If you’ve looked for any long-term financial advice in the past, you’ve likely been told that the real key to wealth is investment. However, if you’ve never invested in your life before, it can seem like a tremendously risky field to jump into. Indeed, there is a risk inherent to all investing, but that doesn’t mean it can’t be mitigated. Here, we’re going to look at a few strategies and paths that can reduce the amount of risk, even if you can never wholly eliminate it.

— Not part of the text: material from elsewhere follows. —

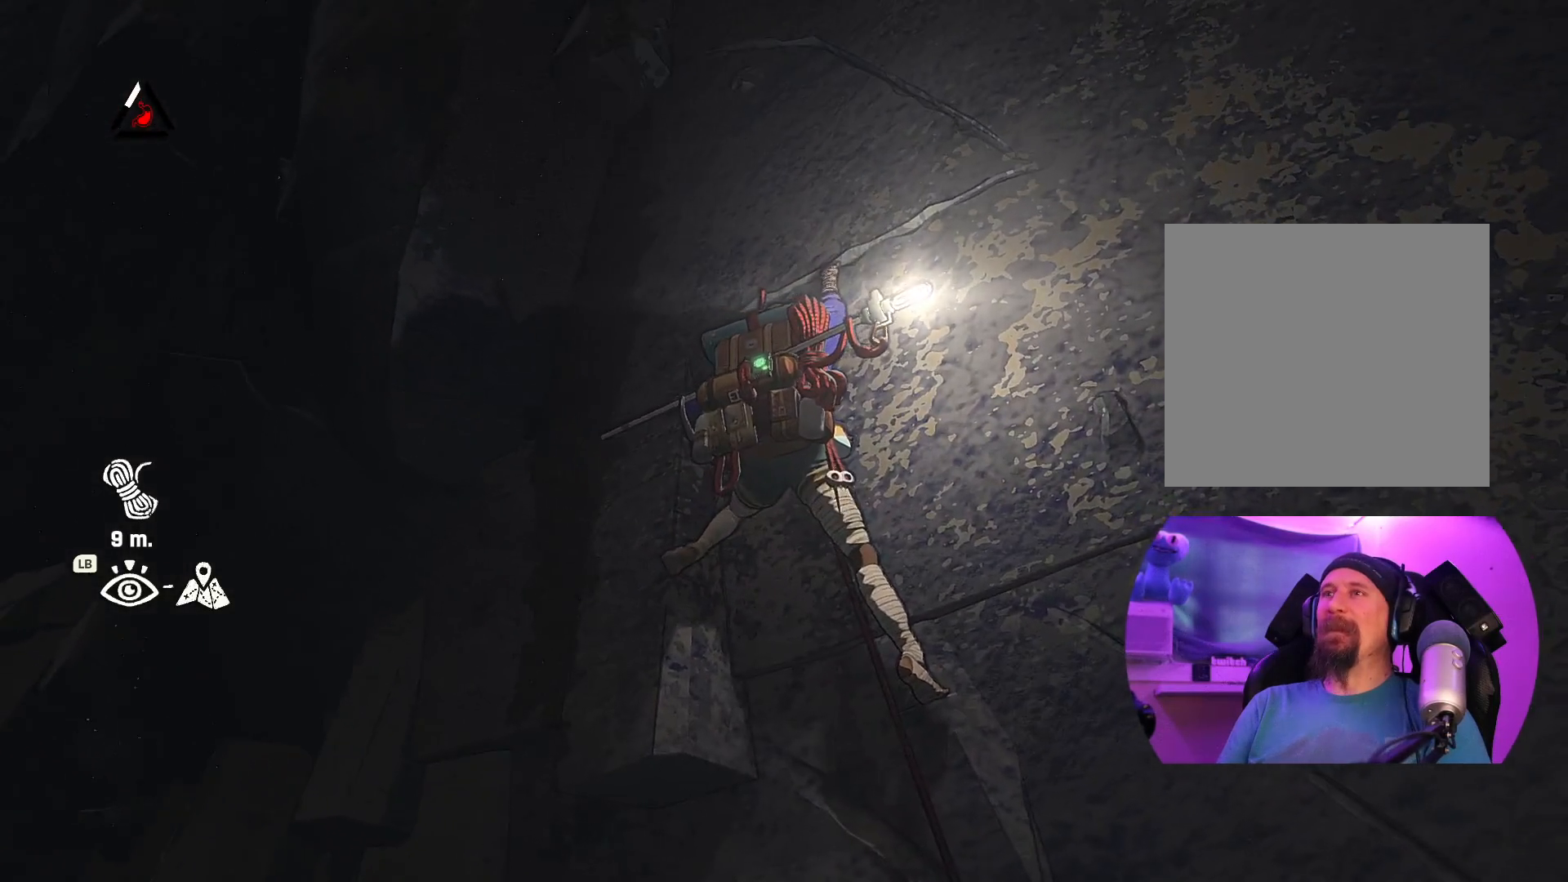
{"buttons": [], "left_stick": "center", "right_stick": "right", "events": [[84, "right_stick", "center"], [234, "right_stick", "right"]]}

Find some balance in your portfolio
Diversification is a term you’re going to hear a lot in investing and for good reason. It spreads out your risk a great deal. When investing, learning spread betting and stocks and other high-risk high-reward markets are your best bet for making money. However, it’s also a good idea to mitigate the risk of them by having some money in bonds, dividends, and other options. They have more modest returns, but they are safe. This ensures that regardless of the movements of one market, you can ensure you’re still seeing growth in others. Finding the right balance is up to you and how much risk you can tolerate.
Invest in what you know
If you’re looking for a direction in which to balance your portfolio, why not also look at investing in what you know? Learning about investing in property is a much easier and approachable effort to many than learning about a whole host of different markets. It can take longer to see any returns, but those returns also tend to be quite large if the market is good. If you run a business or have some expertise in an industry, you can also look into investing directly in a startup for a share of all the profits. Angel investing is how billionaires like Warren Buffett have made their money. The invest, offer their expertise to improve the business, then sell their shares when they’ve made a success out of it.
Trust those in the know
A caveat before this next piece of advice: never choose investments with a “set and forget” mindset. While you can use the expertise of others to choose investments that are more likely to see a return, it’s a good idea to have your finger on the switch so you can sell as soon as you get worried that it’s a bad investment. That said, robo-advisers are becoming much more popular as they become more sophisticated. If you really don’t have the time to learn about the markets you want to invest in, they can take care of the details for you under your supervision.
Above all else, if you don’t want to feel like you’re gambling your money, ensure you only invest what you can afford to lose. Don’t invest your emergency fund or money that’s set aside for short-term goals. Get to know the markets and the strategies that work for you as you start off small and work your way up.